JOB ITEM ->
Please quote every line of the data below word for word, keeping each line in its original order.

--- INPUT RECORDS ---

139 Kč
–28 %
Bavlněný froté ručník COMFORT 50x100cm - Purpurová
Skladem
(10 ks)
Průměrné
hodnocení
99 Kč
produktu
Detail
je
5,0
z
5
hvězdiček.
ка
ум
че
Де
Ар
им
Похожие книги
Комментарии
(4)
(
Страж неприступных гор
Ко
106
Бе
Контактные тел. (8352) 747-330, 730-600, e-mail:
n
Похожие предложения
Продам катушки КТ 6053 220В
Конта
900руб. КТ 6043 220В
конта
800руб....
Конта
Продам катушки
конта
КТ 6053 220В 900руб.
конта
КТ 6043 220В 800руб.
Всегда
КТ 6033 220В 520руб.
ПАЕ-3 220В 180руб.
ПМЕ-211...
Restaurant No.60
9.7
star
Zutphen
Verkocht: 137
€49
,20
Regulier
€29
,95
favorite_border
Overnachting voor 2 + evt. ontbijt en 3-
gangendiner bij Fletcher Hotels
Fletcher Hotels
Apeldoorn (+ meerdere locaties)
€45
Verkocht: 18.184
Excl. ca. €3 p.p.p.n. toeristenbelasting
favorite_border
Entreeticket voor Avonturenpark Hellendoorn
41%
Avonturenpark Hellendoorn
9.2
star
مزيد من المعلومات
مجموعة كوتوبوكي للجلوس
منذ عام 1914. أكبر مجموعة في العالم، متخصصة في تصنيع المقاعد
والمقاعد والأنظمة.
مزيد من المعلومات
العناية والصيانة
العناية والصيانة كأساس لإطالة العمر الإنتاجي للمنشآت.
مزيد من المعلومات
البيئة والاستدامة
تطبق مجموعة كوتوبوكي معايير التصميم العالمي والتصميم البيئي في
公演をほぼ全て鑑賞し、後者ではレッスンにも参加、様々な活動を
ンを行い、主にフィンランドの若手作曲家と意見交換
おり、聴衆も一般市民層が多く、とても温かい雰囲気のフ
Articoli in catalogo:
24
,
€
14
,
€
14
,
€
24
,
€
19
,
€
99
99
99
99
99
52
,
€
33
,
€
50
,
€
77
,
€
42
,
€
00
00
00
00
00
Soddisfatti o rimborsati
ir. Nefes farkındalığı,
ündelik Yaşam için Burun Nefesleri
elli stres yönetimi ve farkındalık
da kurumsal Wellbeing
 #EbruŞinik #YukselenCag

---

ANSWER FOR THE TASK ->
139 Kč
–28 %
Bavlněný froté ručník COMFORT 50x100cm - Purpurová
Skladem
(10 ks)
Průměrné
hodnocení
99 Kč
produktu
Detail
je
5,0
z
5
hvězdiček.
ка
ум
че
Де
Ар
им
Похожие книги
Комментарии
(4)
(
Страж неприступных гор
Ко
106
Бе
Контактные тел. (8352) 747-330, 730-600, e-mail:
n
Похожие предложения
Продам катушки КТ 6053 220В
Конта
900руб. КТ 6043 220В
конта
800руб....
Конта
Продам катушки
конта
КТ 6053 220В 900руб.
конта
КТ 6043 220В 800руб.
Всегда
КТ 6033 220В 520руб.
ПАЕ-3 220В 180руб.
ПМЕ-211...
Restaurant No.60
9.7
star
Zutphen
Verkocht: 137
€49
,20
Regulier
€29
,95
favorite_border
Overnachting voor 2 + evt. ontbijt en 3-
gangendiner bij Fletcher Hotels
Fletcher Hotels
Apeldoorn (+ meerdere locaties)
€45
Verkocht: 18.184
Excl. ca. €3 p.p.p.n. toeristenbelasting
favorite_border
Entreeticket voor Avonturenpark Hellendoorn
41%
Avonturenpark Hellendoorn
9.2
star
مزيد من المعلومات
مجموعة كوتوبوكي للجلوس
منذ عام 1914. أكبر مجموعة في العالم، متخصصة في تصنيع المقاعد
والمقاعد والأنظمة.
مزيد من المعلومات
العناية والصيانة
العناية والصيانة كأساس لإطالة العمر الإنتاجي للمنشآت.
مزيد من المعلومات
البيئة والاستدامة
تطبق مجموعة كوتوبوكي معايير التصميم العالمي والتصميم البيئي في
公演をほぼ全て鑑賞し、後者ではレッスンにも参加、様々な活動を
ンを行い、主にフィンランドの若手作曲家と意見交換
おり、聴衆も一般市民層が多く、とても温かい雰囲気のフ
Articoli in catalogo:
24
,
€
14
,
€
14
,
€
24
,
€
19
,
€
99
99
99
99
99
52
,
€
33
,
€
50
,
€
77
,
€
42
,
€
00
00
00
00
00
Soddisfatti o rimborsati
ir. Nefes farkındalığı,
ündelik Yaşam için Burun Nefesleri
elli stres yönetimi ve farkındalık
da kurumsal Wellbeing
 #EbruŞinik #YukselenCag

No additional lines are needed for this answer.